If I were to follow that through, which is politically very, very controversial, why do I say that the National Health Service (NHS) has such poor results compared to the rest of Europe? It’s because the more money spent on it, the lower the quality gets because the spending mechanism is not about improving outcomes, sadly; and all the statistics now show that we’re roughly, in terms of outcomes, rather like an Eastern European country — Simply put: no one is challenging the data.
Everybody has good stories about the NHS, but many people have bad stories about failed diagnoses and failing to have efficient treatment. It’s not about public or private medicine, it’s about data. So in Europe most health systems are public, but they’re split between the provider and the insurer, and the insurer can challenge the provider looking at the data about achievements and saying why aren’t you doing blood tests early on which is what we don’t do here in the UK? And we’re spending lots of money rectifying stuff, which you wouldn’t have had to rectify if you’d done a blood test to start.
A Better Future?
Peter: Are there any countries that you know of that are performing well by analyzing the data?
Dr. Stone: Yes, because the health insurer does it; that’s how they develop the view about whether they should pay the provider — by looking at the data — and that’s what you see in Germany, Italy, France and all the Nordic countries and so on. A simplistic view perhaps, but the structure is part of it — you need the people who are delivering of course, but you also need somebody to look at the data and challenge the quality of the delivery.
Peter: But is that really AI?
Dr. Stone: Yes, they use AI to do it.
In the UK, are we just analyzing tons of raw data without applying intelligence besides human intelligence looking at results?
When it’s a very complex set of data you need AI. You need data mining, which is an early part of AI before you have an idea. You just tell me what’s happening in the system. You can argue that no hypothesis based work would have picked up the killer doctor, Harold Shipman for instance. Why would you have identified this guy? You might have done some simple outline analysis, but basically you want to look at the whole system and tell me what’s going wrong.
Peter: Shouldn’t mortality rates per doctor have shown disparities?
Dr. Stone: But you’ve got a million things to look at — why would you look at mortality rates per doctor? Just tell me what’s going wrong. That’s in a way what AI does — it goes to the meta-level. It says: actually don’t worry about getting it right. That’s our job in the end; I’m the artificial brain; I’m going to help you by always identifying the things that are going wrong. And not just bad things that are going on, they may be good things. In this field, the Nuffield organisation, which is a research body, clearly says that efficient hospitals are also better hospitals. The ones who are under tough financial pressure and manage with it are also the better hospitals because they’re better managed. But that’s quite a big statement and has been backed by loads of researchers. My preference would be to feed the data into a system, which tells me what’s working and what’s not — rather than hiring lots of highly specialized researchers!

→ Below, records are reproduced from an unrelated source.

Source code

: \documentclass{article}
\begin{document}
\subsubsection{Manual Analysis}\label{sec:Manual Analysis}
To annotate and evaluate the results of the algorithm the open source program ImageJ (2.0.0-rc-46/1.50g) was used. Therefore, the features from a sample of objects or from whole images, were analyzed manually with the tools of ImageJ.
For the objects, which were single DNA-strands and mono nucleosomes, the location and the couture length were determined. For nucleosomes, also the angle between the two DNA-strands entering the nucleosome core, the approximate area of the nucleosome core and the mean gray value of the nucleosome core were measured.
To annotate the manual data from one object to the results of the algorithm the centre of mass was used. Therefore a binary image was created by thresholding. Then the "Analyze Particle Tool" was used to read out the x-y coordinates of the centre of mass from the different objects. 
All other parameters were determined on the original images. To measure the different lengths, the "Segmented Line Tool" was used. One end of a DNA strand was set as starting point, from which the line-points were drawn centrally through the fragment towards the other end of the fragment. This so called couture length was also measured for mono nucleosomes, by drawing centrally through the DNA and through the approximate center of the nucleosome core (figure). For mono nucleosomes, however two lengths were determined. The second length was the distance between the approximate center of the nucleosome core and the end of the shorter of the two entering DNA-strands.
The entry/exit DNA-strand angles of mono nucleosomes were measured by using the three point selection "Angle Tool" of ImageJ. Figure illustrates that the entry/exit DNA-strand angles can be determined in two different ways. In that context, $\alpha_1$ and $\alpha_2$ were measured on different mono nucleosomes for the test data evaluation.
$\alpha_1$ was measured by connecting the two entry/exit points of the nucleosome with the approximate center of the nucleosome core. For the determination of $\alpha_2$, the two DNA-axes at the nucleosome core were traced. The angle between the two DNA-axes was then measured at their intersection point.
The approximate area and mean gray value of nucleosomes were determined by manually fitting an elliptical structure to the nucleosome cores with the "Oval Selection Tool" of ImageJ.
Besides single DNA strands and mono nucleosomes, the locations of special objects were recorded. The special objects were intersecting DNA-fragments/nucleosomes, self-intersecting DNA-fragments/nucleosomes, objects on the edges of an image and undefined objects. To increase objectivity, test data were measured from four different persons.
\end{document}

Peter: It can be depressing looking at how things are at present, but you sound very positive about the future of AI.
Dr. Stone: My dream is that one day all the stuff that’s done by all these highly skilled analysts and stats people won’t be needed anymore because we’re just going to say: ‘Alexa, tell me what’s working in my local health service?’ Yes that clearly will require AI. Alexa will have access to the data. The computer power is there now.